At a dinner party given in 1837, at the residence of Chancellor Kent, in New York city, some of the most distinguished men in the country were invited, and among them was a young and rather melancholy and reticent Frenchman. Professor Morse was one of the guests, and during the evening he drew the attention of Mr. Gallatin, then a prominent statesman, to the stranger, observing that his forehead indicated great intellect. "Yes," replied Mr. Gallatin, touching his own forehead with his finger, "there is a great deal in that head of his: but he has a strange fancy. Can you believe it? He has the idea that he will one day be the Emperor of France. Can you conceive anything more absurd?"

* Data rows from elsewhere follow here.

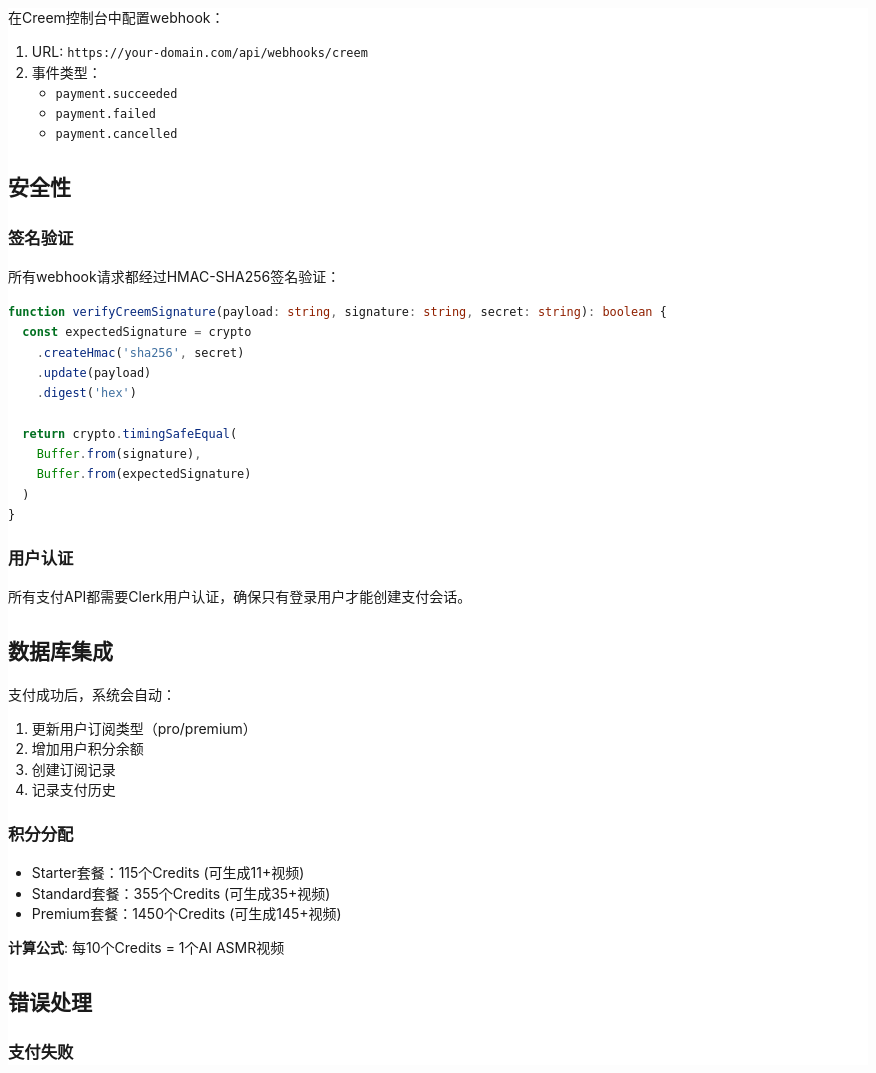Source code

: 在Creem控制台中配置webhook：

1. URL: `https://your-domain.com/api/webhooks/creem`
2. 事件类型：
   - `payment.succeeded`
   - `payment.failed`
   - `payment.cancelled`

## 安全性

### 签名验证

所有webhook请求都经过HMAC-SHA256签名验证：

```typescript
function verifyCreemSignature(payload: string, signature: string, secret: string): boolean {
  const expectedSignature = crypto
    .createHmac('sha256', secret)
    .update(payload)
    .digest('hex')
  
  return crypto.timingSafeEqual(
    Buffer.from(signature),
    Buffer.from(expectedSignature)
  )
}
```

### 用户认证

所有支付API都需要Clerk用户认证，确保只有登录用户才能创建支付会话。

## 数据库集成

支付成功后，系统会自动：

1. 更新用户订阅类型（pro/premium）
2. 增加用户积分余额
3. 创建订阅记录
4. 记录支付历史

### 积分分配

- Starter套餐：115个Credits (可生成11+视频)
- Standard套餐：355个Credits (可生成35+视频)
- Premium套餐：1450个Credits (可生成145+视频)

**计算公式**: 每10个Credits = 1个AI ASMR视频

## 错误处理

### 支付失败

It did seem absurd, for this reserved Frenchman was then a poor adventurer, an exile from his country, without fortune or powerful connections, and yet, fourteen years later, his idea became a fact,—his dream of becoming Napoleon III. was realized. True, before he accomplished his purpose there were long dreary years of imprisonment, exile, disaster, and patient labor and hope, but he gained his ambition at last. He was not scrupulous as to the means employed to accomplish his ends, yet he is a remarkable example of what pluck and energy can do.